(WORK REQUIRED): Output the data in full. Keep every entry exactly as written.

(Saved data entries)
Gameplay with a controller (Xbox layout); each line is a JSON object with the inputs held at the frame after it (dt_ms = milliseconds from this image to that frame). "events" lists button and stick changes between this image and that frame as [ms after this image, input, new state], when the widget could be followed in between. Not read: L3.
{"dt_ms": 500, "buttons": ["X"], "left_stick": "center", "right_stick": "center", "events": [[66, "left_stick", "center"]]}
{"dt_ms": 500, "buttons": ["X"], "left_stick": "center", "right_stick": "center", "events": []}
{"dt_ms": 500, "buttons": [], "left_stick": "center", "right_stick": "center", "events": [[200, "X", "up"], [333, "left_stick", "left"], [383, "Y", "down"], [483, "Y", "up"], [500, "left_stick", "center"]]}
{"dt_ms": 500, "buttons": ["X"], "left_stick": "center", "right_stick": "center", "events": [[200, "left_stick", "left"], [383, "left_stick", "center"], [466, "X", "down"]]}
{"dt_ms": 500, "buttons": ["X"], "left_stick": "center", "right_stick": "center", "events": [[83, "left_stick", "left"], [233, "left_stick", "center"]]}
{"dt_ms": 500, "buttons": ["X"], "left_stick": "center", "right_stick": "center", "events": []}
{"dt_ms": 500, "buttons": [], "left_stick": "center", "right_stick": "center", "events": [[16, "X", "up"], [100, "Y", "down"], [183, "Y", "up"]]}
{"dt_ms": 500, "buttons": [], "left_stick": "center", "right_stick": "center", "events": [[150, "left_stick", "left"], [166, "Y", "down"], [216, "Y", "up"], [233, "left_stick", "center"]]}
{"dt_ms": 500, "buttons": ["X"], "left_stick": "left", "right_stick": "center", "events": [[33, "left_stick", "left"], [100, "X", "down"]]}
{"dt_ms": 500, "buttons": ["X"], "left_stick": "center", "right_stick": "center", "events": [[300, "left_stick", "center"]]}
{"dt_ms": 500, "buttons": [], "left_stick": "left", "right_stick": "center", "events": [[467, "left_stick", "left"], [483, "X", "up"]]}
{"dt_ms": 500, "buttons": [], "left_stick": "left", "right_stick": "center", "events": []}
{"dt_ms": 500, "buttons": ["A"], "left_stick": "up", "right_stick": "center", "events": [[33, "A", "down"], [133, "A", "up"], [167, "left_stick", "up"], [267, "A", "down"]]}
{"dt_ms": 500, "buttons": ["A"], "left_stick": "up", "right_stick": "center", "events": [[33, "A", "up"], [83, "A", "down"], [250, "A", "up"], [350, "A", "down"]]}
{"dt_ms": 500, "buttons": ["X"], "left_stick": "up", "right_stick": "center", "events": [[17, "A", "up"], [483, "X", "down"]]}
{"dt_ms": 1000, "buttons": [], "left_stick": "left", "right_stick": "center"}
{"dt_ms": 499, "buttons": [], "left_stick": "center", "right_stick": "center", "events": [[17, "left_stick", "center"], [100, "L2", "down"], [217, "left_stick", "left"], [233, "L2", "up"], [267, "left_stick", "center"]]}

(OUTPUT OF THE TASK):
Gameplay with a controller (Xbox layout); each line is a JSON object with the inputs held at the frame after it (dt_ms = milliseconds from this image to that frame). "events" lists button and stick changes between this image and that frame as [ms after this image, input, new state], when the widget could be followed in between. Not read: L3.
{"dt_ms": 500, "buttons": ["X"], "left_stick": "center", "right_stick": "center", "events": [[66, "left_stick", "center"]]}
{"dt_ms": 500, "buttons": ["X"], "left_stick": "center", "right_stick": "center", "events": []}
{"dt_ms": 500, "buttons": [], "left_stick": "center", "right_stick": "center", "events": [[200, "X", "up"], [333, "left_stick", "left"], [383, "Y", "down"], [483, "Y", "up"], [500, "left_stick", "center"]]}
{"dt_ms": 500, "buttons": ["X"], "left_stick": "center", "right_stick": "center", "events": [[200, "left_stick", "left"], [383, "left_stick", "center"], [466, "X", "down"]]}
{"dt_ms": 500, "buttons": ["X"], "left_stick": "center", "right_stick": "center", "events": [[83, "left_stick", "left"], [233, "left_stick", "center"]]}
{"dt_ms": 500, "buttons": ["X"], "left_stick": "center", "right_stick": "center", "events": []}
{"dt_ms": 500, "buttons": [], "left_stick": "center", "right_stick": "center", "events": [[16, "X", "up"], [100, "Y", "down"], [183, "Y", "up"]]}
{"dt_ms": 500, "buttons": [], "left_stick": "center", "right_stick": "center", "events": [[150, "left_stick", "left"], [166, "Y", "down"], [216, "Y", "up"], [233, "left_stick", "center"]]}
{"dt_ms": 500, "buttons": ["X"], "left_stick": "left", "right_stick": "center", "events": [[33, "left_stick", "left"], [100, "X", "down"]]}
{"dt_ms": 500, "buttons": ["X"], "left_stick": "center", "right_stick": "center", "events": [[300, "left_stick", "center"]]}
{"dt_ms": 500, "buttons": [], "left_stick": "left", "right_stick": "center", "events": [[467, "left_stick", "left"], [483, "X", "up"]]}
{"dt_ms": 500, "buttons": [], "left_stick": "left", "right_stick": "center", "events": []}
{"dt_ms": 500, "buttons": ["A"], "left_stick": "up", "right_stick": "center", "events": [[33, "A", "down"], [133, "A", "up"], [167, "left_stick", "up"], [267, "A", "down"]]}
{"dt_ms": 500, "buttons": ["A"], "left_stick": "up", "right_stick": "center", "events": [[33, "A", "up"], [83, "A", "down"], [250, "A", "up"], [350, "A", "down"]]}
{"dt_ms": 500, "buttons": ["X"], "left_stick": "up", "right_stick": "center", "events": [[17, "A", "up"], [483, "X", "down"]]}
{"dt_ms": 1000, "buttons": [], "left_stick": "left", "right_stick": "center"}
{"dt_ms": 499, "buttons": [], "left_stick": "center", "right_stick": "center", "events": [[17, "left_stick", "center"], [100, "L2", "down"], [217, "left_stick", "left"], [233, "L2", "up"], [267, "left_stick", "center"]]}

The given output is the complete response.